Instructional series tell you how to cook something, often omitting why it is done the way it is done; travel series tell you what people eat, but not always why or how. These shows are not wrong for focusing on a single aspect of food, but they are limited. In Salt, Fat, Acid, Heat Nosrat does something revolutionary: she explains why, along with what and how, by traveling and instructing (with a large dose of being instructed). In part one, “Fat,” she travels to Italy and learns about olive oil, pork fat, and the making of cheese. My family came to America from Sicily in 1912 and watching “Fat” made me yearn to return to a home I’ve never known. In part two, “Salt,” she travels to Japan and learns about moshio salt, which is cultivated from hondawara seaweed, miso, soy sauce, and dashi. In part three, “Acid,” she visits Mexico to learn about different kinds of citrus and about an unexpected acid: honey. In these three segments, she learns from experts, participates in cultivating, cooking, making, and eating, and cooks with local chefs. In part four, “Heat,” Nosrat takes us home to her kitchen in Berkeley, as well as to Chez Panisse, the Michelin starred restaurant where she got her start cooking.
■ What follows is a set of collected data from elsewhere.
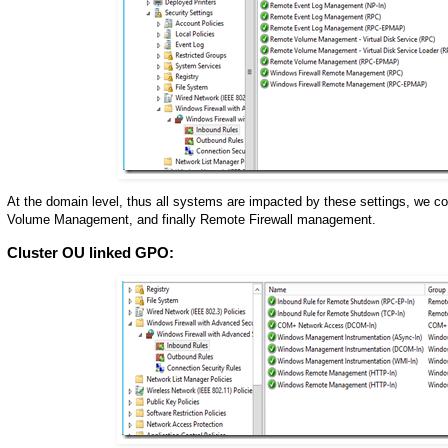
At the domain level, thus all systems are impacted by these settings, w
Volume Management, and finally Remote Firewall management.
Cluster OU linked GPO: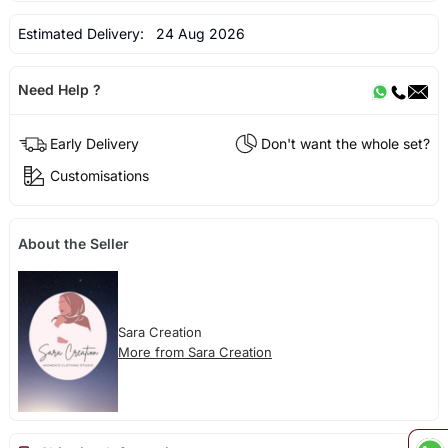
Estimated Delivery:
24 Aug 2026
Need Help ?
Early Delivery
Don't want the whole set?
Customisations
About the Seller
Sara Creation
More from Sara Creation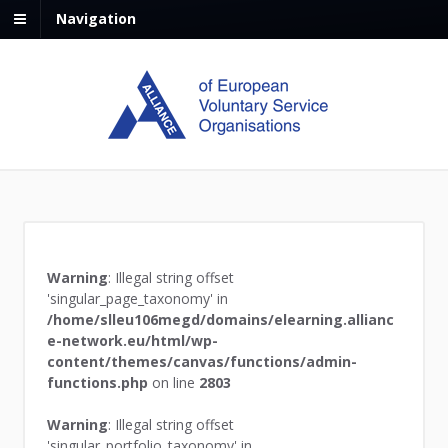
Navigation
Warning
: Illegal string offset
'singular_page_taxonomy' in
/home/slleu106megd/domains/elearning.allianc
e-network.eu/html/wp-
content/themes/canvas/functions/admin-
functions.php
on line
2803
Warning
: Illegal string offset
'singular_portfolio_taxonomy' in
She talks about the ways that the application of heat—and the type of heat—affect food, and she brings all four elements together to produce a simple meal with her friend Wendy Macnaughton, who illustrated Salt, Fat, Acid, Heat, and to learn how to cook a traditional Iranian dish with her mother.
(That video is not from the documentary, but it covers some of the same information in a more informational format.)
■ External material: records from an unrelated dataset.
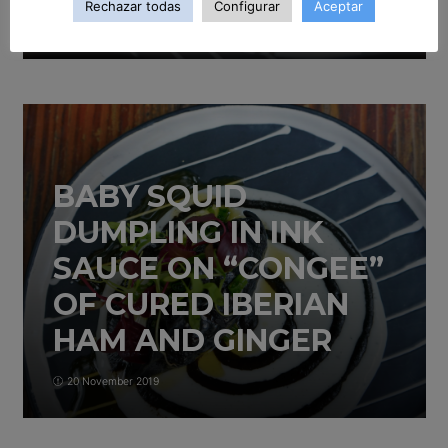
Rechazar todas
Configurar
Aceptar
20 November 2019
BABY SQUID
DUMPLING IN INK
SAUCE ON “CONGEE”
OF CURED IBERIAN
HAM AND GINGER
20 November 2019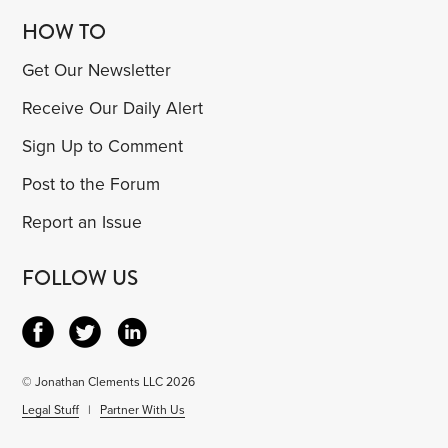
HOW TO
Get Our Newsletter
Receive Our Daily Alert
Sign Up to Comment
Post to the Forum
Report an Issue
FOLLOW US
© Jonathan Clements LLC 2026
Legal Stuff
|
Partner With Us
Books I wish Netflix would base docu-series on
It is my dearest hope that this docu-series will revolutionize food television. For me, it already has, but I want more. There is really one book that, far and away ahead of every other book that has ever been written, I wish was a docu-series, and that book is The Cooking Gene by Michael W. Twitty. In the book, Twitty explores the history of African American food in a unique way, tracing genealogy, telling stories, and bringing both history and soul food into a new light.
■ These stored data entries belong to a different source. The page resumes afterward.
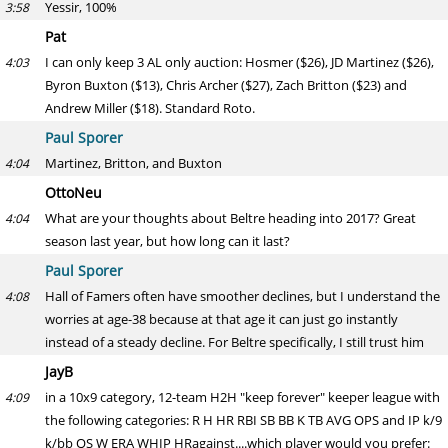
Yessir, 100%
3:58
Pat
I can only keep 3 AL only auction: Hosmer ($26), JD Martinez ($26),
4:03
Byron Buxton ($13), Chris Archer ($27), Zach Britton ($23) and
Andrew Miller ($18). Standard Roto.
Paul Sporer
Martinez, Britton, and Buxton
4:04
OttoNeu
What are your thoughts about Beltre heading into 2017? Great
4:04
season last year, but how long can it last?
Paul Sporer
Hall of Famers often have smoother declines, but I understand the
4:08
worries at age-38 because at that age it can just go instantly
instead of a steady decline. For Beltre specifically, I still trust him
JayB
in a 10x9 category, 12-team H2H "keep forever" keeper league with
4:09
the following categories: R H HR RBI SB BB K TB AVG OPS and IP k/9
k/bb QS W ERA WHIP HRagainst....which player would you prefer:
Can you imagine what he could do with a budget and a filmmaker like Caroline Suh, who directed Salt, Fat, Acid, Heat? Julie Sahni is best known for Classic Indian Cooking and Classic Indian Vegetarian and Grain Cooking, but my favorite of her books is Savoring Spices and Herbs. I would adore a docu-series where she explained flavor to me. I would be equally thrilled with a series by/about Madhur Jaffrey, who is an actress as well as a cookbook author, probably best know for Taste of India (and currently appearing on I Feel Bad).